What is expected:
A single figure is the whole answer: the number of lines in the records that contain "linejoin".

[[ Dataset entries, beginning ]]

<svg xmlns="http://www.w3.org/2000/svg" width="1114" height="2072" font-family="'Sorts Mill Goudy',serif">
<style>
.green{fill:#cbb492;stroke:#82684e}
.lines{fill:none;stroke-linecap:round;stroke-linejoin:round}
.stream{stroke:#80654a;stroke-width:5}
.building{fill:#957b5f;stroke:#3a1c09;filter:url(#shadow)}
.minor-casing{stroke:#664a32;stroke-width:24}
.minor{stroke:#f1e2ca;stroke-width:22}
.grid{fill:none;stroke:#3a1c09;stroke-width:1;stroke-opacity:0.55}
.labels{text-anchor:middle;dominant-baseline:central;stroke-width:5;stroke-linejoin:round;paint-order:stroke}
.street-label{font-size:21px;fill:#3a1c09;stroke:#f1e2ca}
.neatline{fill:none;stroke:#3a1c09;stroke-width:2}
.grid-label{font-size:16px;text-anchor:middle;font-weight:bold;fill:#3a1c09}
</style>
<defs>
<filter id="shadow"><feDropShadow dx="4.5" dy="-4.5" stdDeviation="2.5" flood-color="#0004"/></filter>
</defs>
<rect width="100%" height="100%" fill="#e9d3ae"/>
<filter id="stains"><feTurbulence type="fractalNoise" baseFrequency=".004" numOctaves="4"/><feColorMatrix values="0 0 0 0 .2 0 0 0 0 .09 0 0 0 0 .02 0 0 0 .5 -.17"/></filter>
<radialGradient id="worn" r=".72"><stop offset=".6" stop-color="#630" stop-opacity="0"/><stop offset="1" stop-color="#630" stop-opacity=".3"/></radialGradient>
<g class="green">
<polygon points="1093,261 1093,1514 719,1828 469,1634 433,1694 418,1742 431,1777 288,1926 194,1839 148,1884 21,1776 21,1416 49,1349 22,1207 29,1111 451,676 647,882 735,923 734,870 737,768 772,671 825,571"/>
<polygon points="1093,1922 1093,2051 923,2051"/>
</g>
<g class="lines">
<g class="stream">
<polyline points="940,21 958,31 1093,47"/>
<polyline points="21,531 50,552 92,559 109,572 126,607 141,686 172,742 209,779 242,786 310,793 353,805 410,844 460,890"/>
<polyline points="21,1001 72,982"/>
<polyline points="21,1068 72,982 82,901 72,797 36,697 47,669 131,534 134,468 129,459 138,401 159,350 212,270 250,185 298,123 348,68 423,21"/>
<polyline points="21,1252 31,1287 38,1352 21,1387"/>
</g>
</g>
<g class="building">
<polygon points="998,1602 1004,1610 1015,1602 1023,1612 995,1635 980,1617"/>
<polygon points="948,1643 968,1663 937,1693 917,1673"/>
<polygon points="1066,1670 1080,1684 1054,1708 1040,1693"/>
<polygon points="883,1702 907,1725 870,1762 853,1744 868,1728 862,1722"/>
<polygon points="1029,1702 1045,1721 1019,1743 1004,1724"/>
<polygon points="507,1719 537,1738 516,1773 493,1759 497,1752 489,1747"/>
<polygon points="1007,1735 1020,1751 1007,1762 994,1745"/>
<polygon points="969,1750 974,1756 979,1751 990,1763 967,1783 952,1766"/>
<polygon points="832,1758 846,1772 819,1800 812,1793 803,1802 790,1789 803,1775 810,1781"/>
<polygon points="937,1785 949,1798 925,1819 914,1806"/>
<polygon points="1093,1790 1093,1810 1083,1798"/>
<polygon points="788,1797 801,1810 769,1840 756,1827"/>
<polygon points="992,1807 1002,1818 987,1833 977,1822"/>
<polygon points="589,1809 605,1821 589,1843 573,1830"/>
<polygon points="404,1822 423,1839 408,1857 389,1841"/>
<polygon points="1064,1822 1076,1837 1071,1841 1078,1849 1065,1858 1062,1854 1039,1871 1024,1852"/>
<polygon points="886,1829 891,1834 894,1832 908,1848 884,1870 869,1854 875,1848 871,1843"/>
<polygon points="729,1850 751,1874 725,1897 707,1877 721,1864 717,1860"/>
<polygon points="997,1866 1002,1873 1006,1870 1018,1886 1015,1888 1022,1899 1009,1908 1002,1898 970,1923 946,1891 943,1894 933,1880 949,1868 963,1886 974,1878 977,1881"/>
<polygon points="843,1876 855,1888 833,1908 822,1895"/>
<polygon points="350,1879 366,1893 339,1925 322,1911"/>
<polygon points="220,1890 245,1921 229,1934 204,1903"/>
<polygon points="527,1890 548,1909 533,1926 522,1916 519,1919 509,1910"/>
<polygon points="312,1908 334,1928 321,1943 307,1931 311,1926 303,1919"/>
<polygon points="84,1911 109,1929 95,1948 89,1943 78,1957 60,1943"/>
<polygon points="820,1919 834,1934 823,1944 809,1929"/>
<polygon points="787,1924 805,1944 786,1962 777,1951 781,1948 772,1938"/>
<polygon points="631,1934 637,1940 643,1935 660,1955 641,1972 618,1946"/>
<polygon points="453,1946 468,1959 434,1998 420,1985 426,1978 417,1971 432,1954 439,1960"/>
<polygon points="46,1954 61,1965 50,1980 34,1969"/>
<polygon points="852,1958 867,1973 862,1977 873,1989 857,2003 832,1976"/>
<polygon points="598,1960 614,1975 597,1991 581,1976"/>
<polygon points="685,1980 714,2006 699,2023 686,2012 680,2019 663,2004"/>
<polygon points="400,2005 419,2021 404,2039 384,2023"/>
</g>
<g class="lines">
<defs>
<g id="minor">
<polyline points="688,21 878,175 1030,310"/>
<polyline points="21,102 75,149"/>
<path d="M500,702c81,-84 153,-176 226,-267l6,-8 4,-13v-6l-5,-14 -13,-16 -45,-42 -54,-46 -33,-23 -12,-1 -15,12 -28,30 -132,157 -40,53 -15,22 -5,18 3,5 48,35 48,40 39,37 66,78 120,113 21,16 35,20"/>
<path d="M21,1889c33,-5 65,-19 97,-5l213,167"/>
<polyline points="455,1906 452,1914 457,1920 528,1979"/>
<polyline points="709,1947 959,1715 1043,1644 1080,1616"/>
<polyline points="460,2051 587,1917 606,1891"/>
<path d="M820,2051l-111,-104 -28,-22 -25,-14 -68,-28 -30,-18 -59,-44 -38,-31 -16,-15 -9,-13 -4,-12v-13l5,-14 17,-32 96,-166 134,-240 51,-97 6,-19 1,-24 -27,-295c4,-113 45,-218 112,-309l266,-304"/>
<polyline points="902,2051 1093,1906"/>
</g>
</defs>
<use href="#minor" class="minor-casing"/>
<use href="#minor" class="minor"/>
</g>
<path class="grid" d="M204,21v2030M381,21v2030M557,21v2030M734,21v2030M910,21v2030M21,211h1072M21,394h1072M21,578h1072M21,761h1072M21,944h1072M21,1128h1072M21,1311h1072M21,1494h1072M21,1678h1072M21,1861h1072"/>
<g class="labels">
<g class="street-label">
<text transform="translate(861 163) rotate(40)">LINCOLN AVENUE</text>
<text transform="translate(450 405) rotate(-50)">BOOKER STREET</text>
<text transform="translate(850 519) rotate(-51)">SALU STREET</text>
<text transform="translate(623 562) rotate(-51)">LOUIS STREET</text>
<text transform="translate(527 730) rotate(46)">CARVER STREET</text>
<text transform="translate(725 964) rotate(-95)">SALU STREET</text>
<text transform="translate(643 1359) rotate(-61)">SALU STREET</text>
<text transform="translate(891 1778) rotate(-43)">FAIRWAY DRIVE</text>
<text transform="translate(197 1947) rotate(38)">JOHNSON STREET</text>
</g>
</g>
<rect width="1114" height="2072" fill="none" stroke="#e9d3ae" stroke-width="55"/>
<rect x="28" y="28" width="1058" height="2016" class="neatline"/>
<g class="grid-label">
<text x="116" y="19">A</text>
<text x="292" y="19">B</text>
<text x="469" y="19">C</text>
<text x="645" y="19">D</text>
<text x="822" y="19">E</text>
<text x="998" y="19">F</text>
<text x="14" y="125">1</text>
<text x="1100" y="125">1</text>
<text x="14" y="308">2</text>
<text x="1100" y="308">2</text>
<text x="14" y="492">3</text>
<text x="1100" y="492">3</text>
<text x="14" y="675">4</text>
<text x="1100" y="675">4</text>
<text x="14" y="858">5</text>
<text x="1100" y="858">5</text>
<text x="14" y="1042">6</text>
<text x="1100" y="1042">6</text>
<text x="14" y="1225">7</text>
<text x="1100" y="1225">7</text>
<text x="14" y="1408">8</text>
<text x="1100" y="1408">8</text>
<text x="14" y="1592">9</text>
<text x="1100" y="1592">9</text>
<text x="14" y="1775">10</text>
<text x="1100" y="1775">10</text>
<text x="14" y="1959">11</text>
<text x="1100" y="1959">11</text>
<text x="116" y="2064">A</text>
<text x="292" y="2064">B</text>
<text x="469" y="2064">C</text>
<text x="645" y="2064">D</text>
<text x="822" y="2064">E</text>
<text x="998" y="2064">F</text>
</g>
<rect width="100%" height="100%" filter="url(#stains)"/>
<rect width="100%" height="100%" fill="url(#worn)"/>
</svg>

[[ Dataset entries, end ]]

Solution to the exercise:
2